Problem to work on:
Your task is to find every line of the listing that includes "Beach" and copy it.

Provided data:
################

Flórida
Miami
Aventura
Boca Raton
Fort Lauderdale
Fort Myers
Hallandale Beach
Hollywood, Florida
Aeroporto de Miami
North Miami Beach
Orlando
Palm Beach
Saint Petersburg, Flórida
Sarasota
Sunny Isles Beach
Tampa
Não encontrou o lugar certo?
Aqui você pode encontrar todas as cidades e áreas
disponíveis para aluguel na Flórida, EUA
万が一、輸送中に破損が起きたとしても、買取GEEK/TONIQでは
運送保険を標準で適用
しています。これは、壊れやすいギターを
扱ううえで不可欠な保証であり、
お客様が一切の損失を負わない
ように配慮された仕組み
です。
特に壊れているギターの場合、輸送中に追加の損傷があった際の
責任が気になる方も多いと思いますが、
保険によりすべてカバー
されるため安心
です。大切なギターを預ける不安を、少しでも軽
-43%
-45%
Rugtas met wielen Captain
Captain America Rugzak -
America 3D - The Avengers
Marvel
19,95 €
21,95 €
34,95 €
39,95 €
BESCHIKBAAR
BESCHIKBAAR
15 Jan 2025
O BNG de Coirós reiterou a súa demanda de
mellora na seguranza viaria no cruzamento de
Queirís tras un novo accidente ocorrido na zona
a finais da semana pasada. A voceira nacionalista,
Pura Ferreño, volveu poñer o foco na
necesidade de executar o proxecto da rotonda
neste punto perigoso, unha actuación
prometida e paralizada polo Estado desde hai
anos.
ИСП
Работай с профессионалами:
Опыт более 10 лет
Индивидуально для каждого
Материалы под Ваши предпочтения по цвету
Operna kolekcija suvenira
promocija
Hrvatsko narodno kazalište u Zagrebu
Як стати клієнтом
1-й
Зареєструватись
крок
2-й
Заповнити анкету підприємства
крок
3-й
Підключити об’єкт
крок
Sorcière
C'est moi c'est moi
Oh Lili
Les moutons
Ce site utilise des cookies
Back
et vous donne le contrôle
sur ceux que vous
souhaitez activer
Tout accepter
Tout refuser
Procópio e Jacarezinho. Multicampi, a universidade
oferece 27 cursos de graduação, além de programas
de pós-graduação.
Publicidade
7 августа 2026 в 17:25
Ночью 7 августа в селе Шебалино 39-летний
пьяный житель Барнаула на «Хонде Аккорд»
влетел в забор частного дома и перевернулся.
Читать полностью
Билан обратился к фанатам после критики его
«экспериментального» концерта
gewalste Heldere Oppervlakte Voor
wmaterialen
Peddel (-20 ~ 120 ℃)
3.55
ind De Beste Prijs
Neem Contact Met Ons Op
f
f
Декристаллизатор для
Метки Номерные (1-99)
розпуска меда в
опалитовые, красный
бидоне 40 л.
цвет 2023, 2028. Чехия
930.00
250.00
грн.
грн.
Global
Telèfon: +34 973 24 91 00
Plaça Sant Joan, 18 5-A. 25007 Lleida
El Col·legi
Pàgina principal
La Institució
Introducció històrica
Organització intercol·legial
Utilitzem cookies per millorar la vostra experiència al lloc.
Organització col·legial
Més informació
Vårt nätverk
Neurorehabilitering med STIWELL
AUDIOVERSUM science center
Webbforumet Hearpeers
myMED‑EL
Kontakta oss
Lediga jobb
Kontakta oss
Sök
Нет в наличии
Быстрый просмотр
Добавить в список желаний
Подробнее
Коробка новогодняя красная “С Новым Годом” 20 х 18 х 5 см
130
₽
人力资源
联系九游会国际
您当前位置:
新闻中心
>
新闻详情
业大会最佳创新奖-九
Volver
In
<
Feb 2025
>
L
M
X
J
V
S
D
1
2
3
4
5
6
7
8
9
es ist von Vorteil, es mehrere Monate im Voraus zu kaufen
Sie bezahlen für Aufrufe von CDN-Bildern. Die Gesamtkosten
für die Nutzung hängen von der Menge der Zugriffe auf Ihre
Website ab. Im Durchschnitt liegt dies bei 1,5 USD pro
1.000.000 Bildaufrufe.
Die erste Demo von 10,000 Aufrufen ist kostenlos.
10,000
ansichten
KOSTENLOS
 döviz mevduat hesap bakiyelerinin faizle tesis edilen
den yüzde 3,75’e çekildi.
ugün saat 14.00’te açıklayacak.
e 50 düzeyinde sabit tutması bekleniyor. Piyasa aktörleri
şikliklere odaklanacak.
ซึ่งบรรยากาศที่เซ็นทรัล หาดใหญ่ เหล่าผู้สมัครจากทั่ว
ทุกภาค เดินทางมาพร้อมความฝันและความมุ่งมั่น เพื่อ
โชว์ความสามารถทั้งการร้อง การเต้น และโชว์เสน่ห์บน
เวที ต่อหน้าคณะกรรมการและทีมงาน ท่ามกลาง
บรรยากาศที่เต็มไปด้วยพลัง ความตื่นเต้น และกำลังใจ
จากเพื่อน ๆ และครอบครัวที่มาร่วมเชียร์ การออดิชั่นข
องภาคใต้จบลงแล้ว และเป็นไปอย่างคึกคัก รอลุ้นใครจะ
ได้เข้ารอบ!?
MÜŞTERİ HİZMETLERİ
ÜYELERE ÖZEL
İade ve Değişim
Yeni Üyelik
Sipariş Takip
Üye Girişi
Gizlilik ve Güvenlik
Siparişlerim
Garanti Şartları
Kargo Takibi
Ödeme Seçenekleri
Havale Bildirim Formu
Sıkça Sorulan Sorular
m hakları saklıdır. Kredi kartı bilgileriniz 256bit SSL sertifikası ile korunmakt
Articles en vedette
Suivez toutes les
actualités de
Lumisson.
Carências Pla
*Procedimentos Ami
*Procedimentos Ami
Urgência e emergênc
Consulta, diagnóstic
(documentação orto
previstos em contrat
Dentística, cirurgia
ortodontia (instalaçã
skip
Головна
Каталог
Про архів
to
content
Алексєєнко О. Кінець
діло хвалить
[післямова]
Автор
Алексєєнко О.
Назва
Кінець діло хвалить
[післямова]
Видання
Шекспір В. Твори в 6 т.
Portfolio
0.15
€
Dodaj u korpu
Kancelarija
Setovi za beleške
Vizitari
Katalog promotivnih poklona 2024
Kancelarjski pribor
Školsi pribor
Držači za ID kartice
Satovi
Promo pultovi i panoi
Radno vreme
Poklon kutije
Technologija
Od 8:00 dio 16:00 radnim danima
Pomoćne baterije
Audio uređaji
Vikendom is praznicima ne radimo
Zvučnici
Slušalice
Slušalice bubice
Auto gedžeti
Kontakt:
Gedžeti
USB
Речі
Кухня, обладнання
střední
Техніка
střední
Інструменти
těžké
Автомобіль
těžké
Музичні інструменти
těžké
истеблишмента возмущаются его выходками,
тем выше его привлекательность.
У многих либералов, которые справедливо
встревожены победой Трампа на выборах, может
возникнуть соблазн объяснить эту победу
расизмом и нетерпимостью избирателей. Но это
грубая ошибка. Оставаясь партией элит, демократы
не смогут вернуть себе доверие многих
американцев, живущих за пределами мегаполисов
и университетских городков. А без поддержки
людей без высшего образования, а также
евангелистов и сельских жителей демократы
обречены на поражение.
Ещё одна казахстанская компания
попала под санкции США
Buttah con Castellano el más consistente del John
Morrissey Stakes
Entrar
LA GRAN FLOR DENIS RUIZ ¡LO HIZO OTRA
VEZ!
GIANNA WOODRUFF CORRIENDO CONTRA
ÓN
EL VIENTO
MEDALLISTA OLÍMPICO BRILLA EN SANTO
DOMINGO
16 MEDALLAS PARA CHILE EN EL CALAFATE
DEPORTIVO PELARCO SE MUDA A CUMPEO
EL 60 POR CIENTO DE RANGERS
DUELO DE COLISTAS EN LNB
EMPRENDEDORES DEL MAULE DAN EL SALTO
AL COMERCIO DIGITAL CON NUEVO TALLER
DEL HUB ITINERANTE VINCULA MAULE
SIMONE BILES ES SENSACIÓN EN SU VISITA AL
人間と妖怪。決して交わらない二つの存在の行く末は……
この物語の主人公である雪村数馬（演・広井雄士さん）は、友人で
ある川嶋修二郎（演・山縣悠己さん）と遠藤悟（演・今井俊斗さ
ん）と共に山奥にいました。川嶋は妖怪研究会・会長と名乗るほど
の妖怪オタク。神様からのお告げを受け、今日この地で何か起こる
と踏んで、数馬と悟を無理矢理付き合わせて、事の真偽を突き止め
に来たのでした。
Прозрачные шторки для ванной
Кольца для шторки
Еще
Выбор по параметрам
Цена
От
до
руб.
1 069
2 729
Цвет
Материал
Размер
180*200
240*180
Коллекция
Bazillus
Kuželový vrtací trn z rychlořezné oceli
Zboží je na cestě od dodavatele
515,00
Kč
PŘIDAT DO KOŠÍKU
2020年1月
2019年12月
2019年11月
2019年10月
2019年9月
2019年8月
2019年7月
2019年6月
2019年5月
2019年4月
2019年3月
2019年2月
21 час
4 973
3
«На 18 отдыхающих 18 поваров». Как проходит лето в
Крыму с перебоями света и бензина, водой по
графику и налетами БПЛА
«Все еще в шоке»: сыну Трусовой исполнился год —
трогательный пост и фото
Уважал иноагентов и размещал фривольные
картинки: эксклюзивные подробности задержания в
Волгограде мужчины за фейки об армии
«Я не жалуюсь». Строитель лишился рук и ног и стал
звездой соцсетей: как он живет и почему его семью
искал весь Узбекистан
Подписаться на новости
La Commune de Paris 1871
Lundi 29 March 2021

################

Reply to the task:
Hallandale Beach
North Miami Beach
Palm Beach
Sunny Isles Beach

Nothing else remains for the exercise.